9. Sebalik Tabir Seorang Remaja

28 7 0
                                    

"Kok, enggak ada, sih?"

Jari telunjuk menari anggun di atas mousepad laptop putih milik Katya. Layar menampilkan beberapa sosial media seperti Facebook, Instagram, hingga Twitter. Bak elang yang terbang di angkasa, mata Katya dengan awas menelisik setiap bagian jelajahan internet yang dicari. Namun, yang diinginkan tidak kunjung ditemukan, semuanya nihil. Pangeran Langit tidak memiliki media sosial apapun.

Katya tidak mengerti, hidupnya tidak bisa lepas dari ponsel, bahkan dalam kurun waktu 24 jam, ada sebagian kecil yang digunakan untuk merapikan kolom postingan Instagram agar terlihat estetik. Bahkan, sesekali dia menyempatkan untuk mengunggah sebuah InstaStory yang ditujukan kepada para pengikut untuk sekadar memberi tahu bahwa dirinya masih aktif dan sedang melakukan kegiatan menyenangkan.

Contohnya saja ketika beberapa hari yang lalu, saat Katya memenuhi undangan Bara Adiguna untuk datang ke acara tahunan Lumbung Sastra Jakarta.
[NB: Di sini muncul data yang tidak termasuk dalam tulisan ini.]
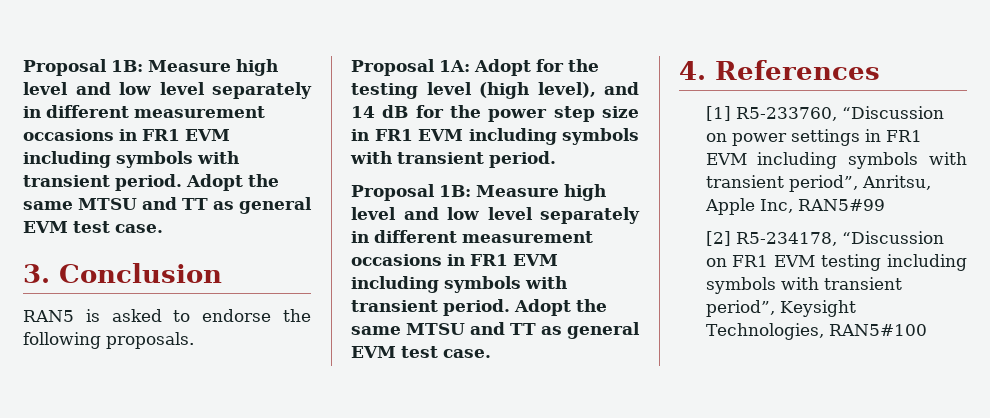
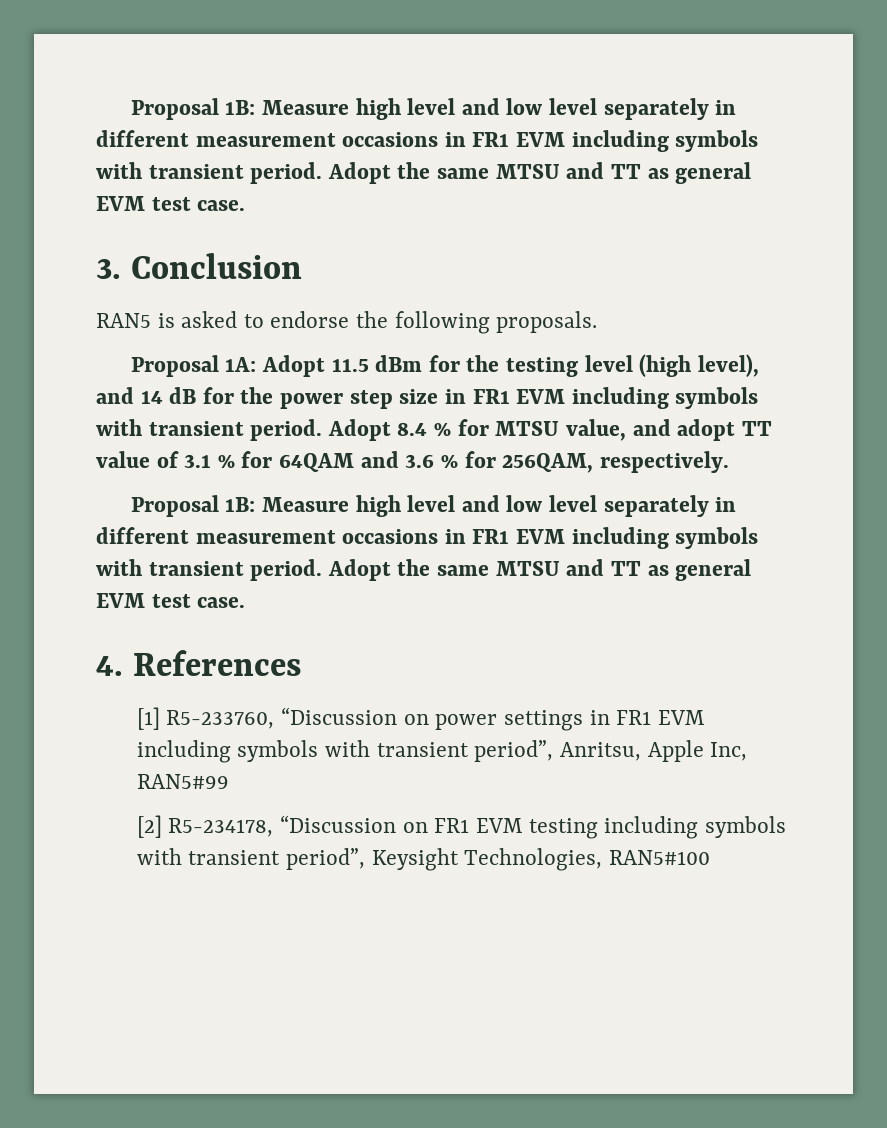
(531, 67) none -> [331,355,423,372] 11.5 dBm
(556, 159) none -> [327,419,772,441] [96,451,729,473] Adopt 8.4 % for MTSU value, and adopt TT value of 3.1 % for 64QAM and 3.6 % for 256QAM, respectively.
Di sana, dia duduk sejajar dengan editor ternama berskala nasional yang sering menangani naskah-naskah penulis besar Indonesia. Kesempatan ini tentunya tidak bisa dilepaskan begitu saja untuk diunggah ke media sosial, belum lagi dandanan yang sengaja dia pasang agar tampak mewah dan sesuai tema acara.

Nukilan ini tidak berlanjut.